感じたことのある息苦しさと共に、徐々に意識がハッキリとしてきて…重たい瞼を開けば、昨夜と同様に視界いっぱいに映った新次郎さんのご尊顔。




ちゅ…と、わざとらしく音を立てて唇を離した彼はソファーで横になっている私を見下ろし、




「よぉ、紬葵…しっかり寝溜めしたか?」




なんて言って意地悪く笑う。

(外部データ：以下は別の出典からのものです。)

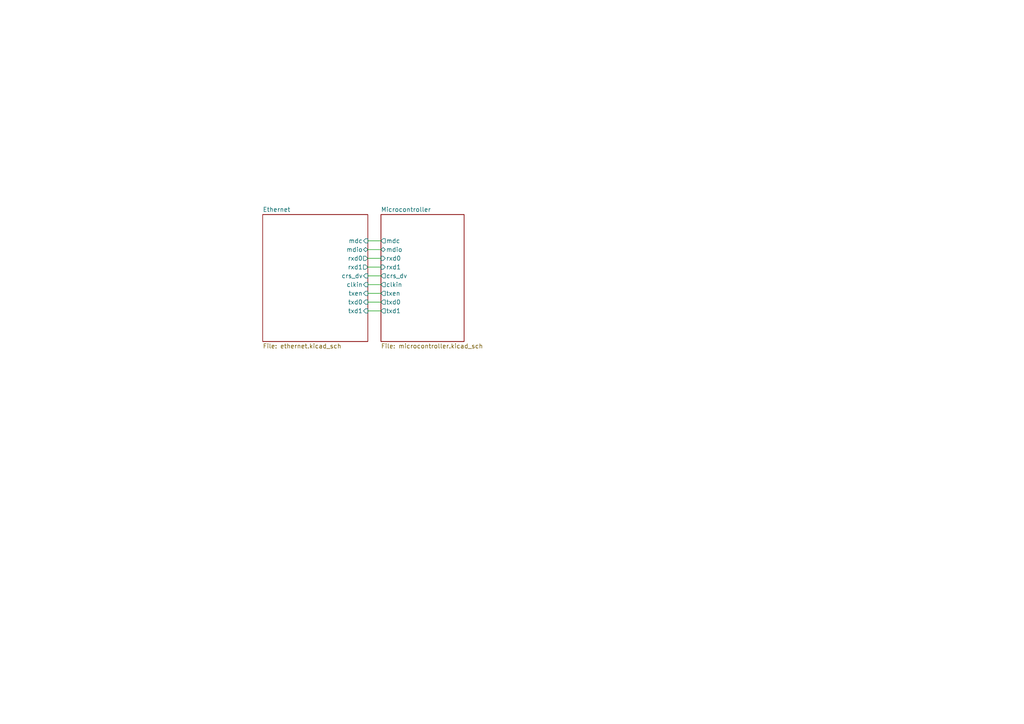
<source format=kicad_sch>
(kicad_sch
	(version 20231120)
	(generator "eeschema")
	(generator_version "8.0")
	(uuid "b2fb7ca8-b44b-45c2-b25e-cd50f2bbc5c4")
	(paper "A4")
	(lib_symbols)
	(wire
		(pts
			(xy 106.68 69.85) (xy 110.49 69.85)
		)
		(stroke
			(width 0)
			(type default)
		)
		(uuid "2b4a4145-2bc5-46ba-8044-c20302145ee5")
	)
	(wire
		(pts
			(xy 106.68 74.93) (xy 110.49 74.93)
		)
		(stroke
			(width 0)
			(type default)
		)
		(uuid "3077ee4b-0cbe-4ba6-b2cf-e5d5f1f4e06e")
	)
	(wire
		(pts
			(xy 106.68 77.47) (xy 110.49 77.47)
		)
		(stroke
			(width 0)
			(type default)
		)
		(uuid "364b0394-cc68-4b48-a4e8-acc3bac45ac6")
	)
	(wire
		(pts
			(xy 106.68 90.17) (xy 110.49 90.17)
		)
		(stroke
			(width 0)
			(type default)
		)
		(uuid "443d3ae0-d451-4d09-b20b-cdd6a63591f4")
	)
	(wire
		(pts
			(xy 106.68 80.01) (xy 110.49 80.01)
		)
		(stroke
			(width 0)
			(type default)
		)
		(uuid "5c951017-0b07-48d9-80f7-e605ce8d16dd")
	)
	(wire
		(pts
			(xy 106.68 87.63) (xy 110.49 87.63)
		)
		(stroke
			(width 0)
			(type default)
		)
		(uuid "6b2f2f8a-9b3d-4157-a5f9-dfc3a32080c9")
	)
	(wire
		(pts
			(xy 106.68 72.39) (xy 110.49 72.39)
		)
		(stroke
			(width 0)
			(type default)
		)
		(uuid "b5d65b74-821c-4954-b30f-f8c113ed5a46")
	)
	(wire
		(pts
			(xy 106.68 85.09) (xy 110.49 85.09)
		)
		(stroke
			(width 0)
			(type default)
		)
		(uuid "b866ce49-84e5-4b52-9348-ff853e56afbb")
	)
	(wire
		(pts
			(xy 106.68 82.55) (xy 110.49 82.55)
		)
		(stroke
			(width 0)
			(type default)
		)
		(uuid "cb780a85-6377-4dd7-8bf5-470e57529cb2")
	)
	(sheet
		(at 110.49 62.23)
		(size 24.13 36.83)
		(fields_autoplaced yes)
		(stroke
			(width 0.1524)
			(type solid)
		)
		(fill
			(color 0 0 0 0.0000)
		)
		(uuid "6b6c9333-359e-485e-9820-666d3b2f9ba5")
		(property "Sheetname" "Microcontroller"
			(at 110.49 61.5184 0)
			(effects
				(font
					(size 1.27 1.27)
				)
				(justify left bottom)
			)
		)
		(property "Sheetfile" "microcontroller.kicad_sch"
			(at 110.49 99.6446 0)
			(effects
				(font
					(size 1.27 1.27)
				)
				(justify left top)
			)
		)
		(pin "txd0" output
			(at 110.49 87.63 180)
			(effects
				(font
					(size 1.27 1.27)
				)
				(justify left)
			)
			(uuid "1c828b3e-6efd-452c-88ad-e1a0146fc916")
		)
		(pin "txen" output
			(at 110.49 85.09 180)
			(effects
				(font
					(size 1.27 1.27)
				)
				(justify left)
			)
			(uuid "594e345a-5a6f-4527-b228-be58314e83ef")
		)
		(pin "txd1" output
			(at 110.49 90.17 180)
			(effects
				(font
					(size 1.27 1.27)
				)
				(justify left)
			)
			(uuid "eacf8138-c4e6-4899-afb4-6927dcb6322d")
		)
		(pin "rxd0" input
			(at 110.49 74.93 180)
			(effects
				(font
					(size 1.27 1.27)
				)
				(justify left)
			)
			(uuid "e10acd76-a214-4279-8000-8ef892c72fce")
		)
		(pin "rxd1" input
			(at 110.49 77.47 180)
			(effects
				(font
					(size 1.27 1.27)
				)
				(justify left)
			)
			(uuid "266c99e2-4e06-48bd-b791-3a4fa16329c8")
		)
		(pin "mdio" bidirectional
			(at 110.49 72.39 180)
			(effects
				(font
					(size 1.27 1.27)
				)
				(justify left)
			)
			(uuid "897b0e36-e13b-4707-ad8e-bbd43dc5aeb0")
		)
		(pin "mdc" output
			(at 110.49 69.85 180)
			(effects
				(font
					(size 1.27 1.27)
				)
				(justify left)
			)
			(uuid "c0e50ea8-554a-4faf-b888-8621908defb9")
		)
		(pin "crs_dv" output
			(at 110.49 80.01 180)
			(effects
				(font
					(size 1.27 1.27)
				)
				(justify left)
			)
			(uuid "35e6af69-f8b5-4217-aba6-a16fdabf0692")
		)
		(pin "clkin" output
			(at 110.49 82.55 180)
			(effects
				(font
					(size 1.27 1.27)
				)
				(justify left)
			)
			(uuid "de2be7d2-cded-463a-93a2-b44be27b8e06")
		)
		(instances
			(project "Postmaster"
				(path "/b2fb7ca8-b44b-45c2-b25e-cd50f2bbc5c4"
					(page "3")
				)
			)
		)
	)
	(sheet
		(at 76.2 62.23)
		(size 30.48 36.83)
		(fields_autoplaced yes)
		(stroke
			(width 0.1524)
			(type solid)
		)
		(fill
			(color 0 0 0 0.0000)
		)
		(uuid "c4600c43-5b92-49d3-8115-df606fc80505")
		(property "Sheetname" "Ethernet"
			(at 76.2 61.5184 0)
			(effects
				(font
					(size 1.27 1.27)
				)
				(justify left bottom)
			)
		)
		(property "Sheetfile" "ethernet.kicad_sch"
			(at 76.2 99.6446 0)
			(effects
				(font
					(size 1.27 1.27)
				)
				(justify left top)
			)
		)
		(pin "mdc" input
			(at 106.68 69.85 0)
			(effects
				(font
					(size 1.27 1.27)
				)
				(justify right)
			)
			(uuid "d28ff1cf-fafc-4de0-9dab-75f6cbb79c23")
		)
		(pin "mdio" bidirectional
			(at 106.68 72.39 0)
			(effects
				(font
					(size 1.27 1.27)
				)
				(justify right)
			)
			(uuid "d887c23a-0345-4396-8e24-a32e30b6b6e6")
		)
		(pin "rxd0" output
			(at 106.68 74.93 0)
			(effects
				(font
					(size 1.27 1.27)
				)
				(justify right)
			)
			(uuid "28926d7b-d0f9-4cb8-8457-bdfb6b734924")
		)
		(pin "rxd1" output
			(at 106.68 77.47 0)
			(effects
				(font
					(size 1.27 1.27)
				)
				(justify right)
			)
			(uuid "510bc4df-fd4e-41ce-902c-9161a0a82e94")
		)
		(pin "crs_dv" input
			(at 106.68 80.01 0)
			(effects
				(font
					(size 1.27 1.27)
				)
				(justify right)
			)
			(uuid "be07ed7c-7a53-4cb7-a69d-4ea3d6a8bdfd")
		)
		(pin "clkin" input
			(at 106.68 82.55 0)
			(effects
				(font
					(size 1.27 1.27)
				)
				(justify right)
			)
			(uuid "ce31da8b-1ea8-4e61-8e74-bd0c1fffc5a4")
		)
		(pin "txen" input
			(at 106.68 85.09 0)
			(effects
				(font
					(size 1.27 1.27)
				)
				(justify right)
			)
			(uuid "dcf1a1d7-3a81-4434-8a02-e0b1726fe4f1")
		)
		(pin "txd0" input
			(at 106.68 87.63 0)
			(effects
				(font
					(size 1.27 1.27)
				)
				(justify right)
			)
			(uuid "27feafc8-f446-478c-8f5a-a13865556c6c")
		)
		(pin "txd1" input
			(at 106.68 90.17 0)
			(effects
				(font
					(size 1.27 1.27)
				)
				(justify right)
			)
			(uuid "efbc9a5d-323c-483d-8bfa-ccfcd468bcd6")
		)
		(instances
			(project "Postmaster"
				(path "/b2fb7ca8-b44b-45c2-b25e-cd50f2bbc5c4"
					(page "2")
				)
			)
		)
	)
	(sheet_instances
		(path "/"
			(page "1")
		)
	)
)

</source>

その顔を見て謎の安心感のようなものを感じた私はとんでもない馬鹿なのかもしれない。




「……おかえりなさい、新次郎さん」



「あぁ、ただいま…ってかお前、なんで化粧してんの?なに…まさか風呂入る前に寝落ちしたとか?」




………そのまさか、ですね。




夕飯を食べ終わったあと、ひと息ついたらお風呂に入ろうと思っていたのに…どうやらそのまま寝落ちしてしまったようで。




「あの、新次郎さん…先にお風呂どうぞ、」



「…は?何言ってんのお前。紬葵もまだなら一緒に入るに決まってんだろ」



「………はい?!!」



「ん…おいで、紬葵」




私の腕を掴み強引に身体を起こしては、自身の腕の中に閉じ込めて離さない。




「今日も楽しませてよ、紬葵ちゃん?」




そのまま身体を抱き上げてバスルームに向かう彼の横顔を見上げて、胸が高鳴ったのは秘密。